The dark side of green consumerism
Do you feel a little better about yourself when you opt for the organic yogurt, recycled paper towels, and compact fluorescent light bulbs at the store? If so, you may be surprised to learn that buying environmentally friendly products might make you more likely to engage in unethical behavior.
Research done in the past decade shows that people who give themselves credit for recent good deeds may feel they have a “moral license” to behave more selfishly afterward. A churchgoer who has just been to confession, for example, may put less money into the offering plate. Nina Mazar and Chen-Bo Zhong, both assistant professors at the University of Toronto, wondered whether moral license might also apply to “green” consumer choices.
In a paper soon to be published in Psychological Science, they report that purchasing green products can make people more selfish and more likely to steal. To reach this conclusion, Mazar and Zhong conducted three experiments with student volunteers.
The first experiment tested students’ impressions of green consumers. Not surprisingly, the students rated people who purchase green products as more cooperative, altruistic, and ethical than people who purchase conventional products.
In the second experiment, some students were assigned to check out an online store offering mostly green products, while other students were assigned to an online store carrying mostly conventional products. Half the students in each group were asked to rate the products in the store, and the other half were asked to purchase products.
Afterward, all the students played a seemingly unrelated money-sharing game. The students who had merely rated the green products shared more money than the students who had rated the conventional products. But students who had made purchases in the green store shared less money than those who had shopped in the conventional store.
In the third experiment, the students played a computer game that tempted them to earn money by cheating. The green consumers were more likely to cheat than the conventional purchasers, and they stole more money when asked to withdraw their winnings from envelopes on their desks.
Green marketers have long trumpeted the notion that, when consumers make small steps toward sustainability, this will lead to bigger, more meaningful steps in the future. But the notion of moral license suggests that making virtuous purchases may actually reduce motivation for self-improvement.
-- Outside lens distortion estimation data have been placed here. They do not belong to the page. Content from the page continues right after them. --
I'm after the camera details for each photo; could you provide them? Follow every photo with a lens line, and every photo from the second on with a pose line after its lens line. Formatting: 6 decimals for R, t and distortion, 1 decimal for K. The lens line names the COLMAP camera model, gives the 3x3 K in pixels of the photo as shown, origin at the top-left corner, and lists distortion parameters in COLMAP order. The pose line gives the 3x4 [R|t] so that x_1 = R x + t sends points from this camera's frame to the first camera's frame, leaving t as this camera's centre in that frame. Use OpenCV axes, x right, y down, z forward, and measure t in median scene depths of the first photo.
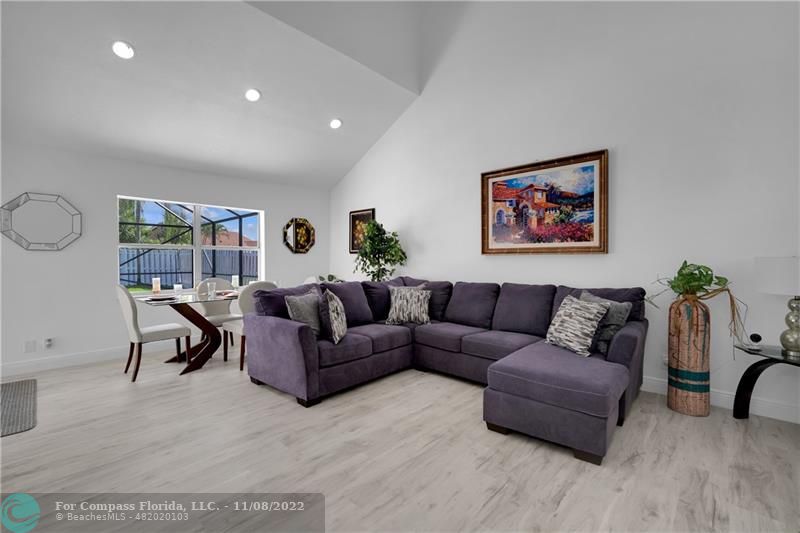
lens RADIAL K [[347.4, 0, 402.7], [0, 347.4, 266.5], [0, 0, 1]] dist [-0.009258, 0.000365]
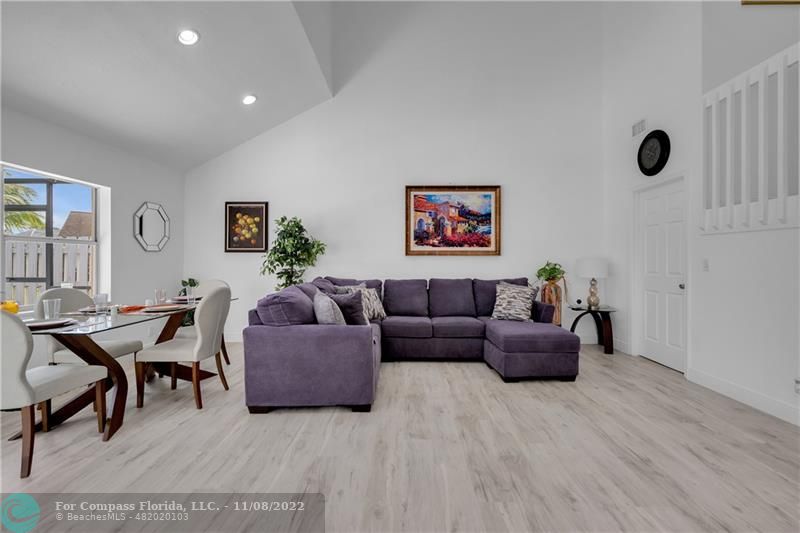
lens RADIAL K [[347.4, 0, 402.7], [0, 347.4, 266.5], [0, 0, 1]] dist [-0.009258, 0.000365]
pose [[0.740064, -0.010059, 0.672462, -0.626062], [0.011772, 0.999929, 0.002002, 0.000325], [-0.672434, 0.006435, 0.740129, 0.160877]]
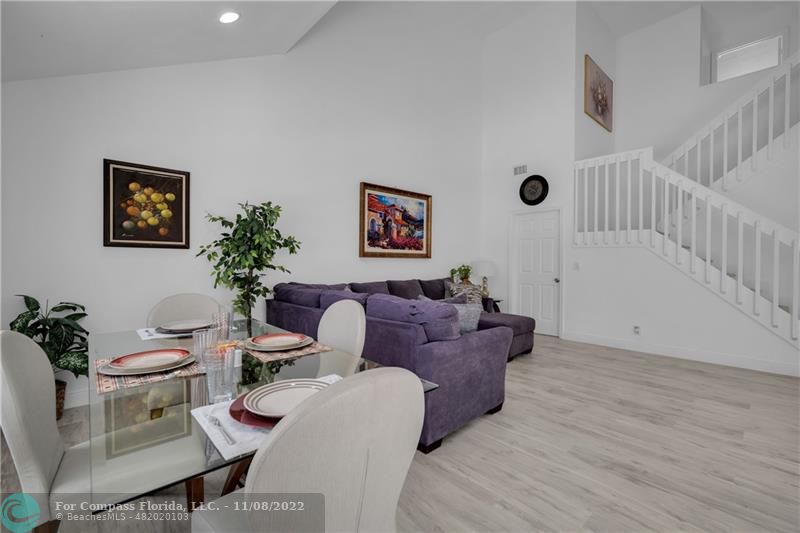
lens RADIAL K [[347.4, 0, 402.7], [0, 347.4, 266.5], [0, 0, 1]] dist [-0.009258, 0.000365]
pose [[0.078866, -0.008412, 0.996850, -0.941728], [0.013597, 0.999880, 0.007362, -0.011440], [-0.996792, 0.012974, 0.078971, 0.875482]]
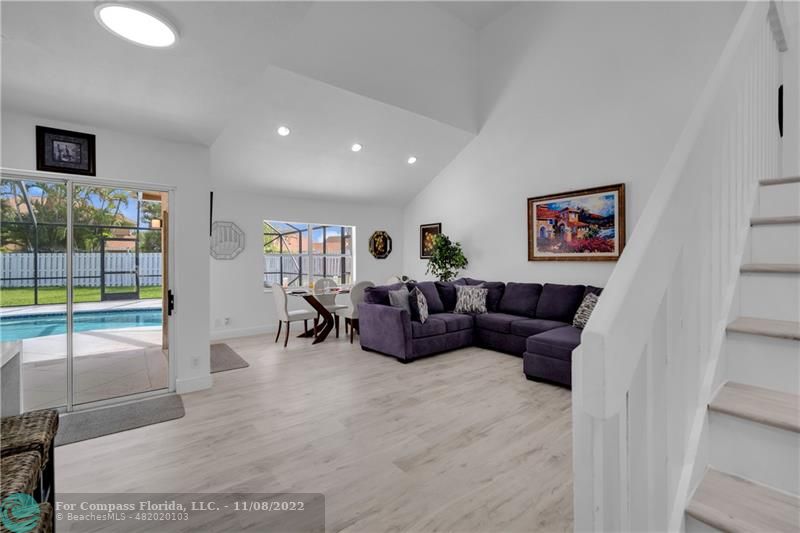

Mazar and Zhong now plan to test whether this also applies to recycling and other green behavior.
Zhong says the new research doesn’t mean that people shouldn’t buy green products or that green consumerism can’t be a force for good. What matters, he says, is why people make green choices: if you do it because you believe it’s more ethical, you may give yourself a free pass at the next ethical crossroads. “If you moralize certain activities, that can backfire,” he says. Being aware of this moral-license effect can help people avoid it, Zhong says. He encourages consumers to view green buying as the least they can do, and to make it a habit rather than a special achievement. ❧
—Dawn Stover
Mazar, N. and C.-B. Zhong. 2009. Do green products make us better people? Psychological Science, in press.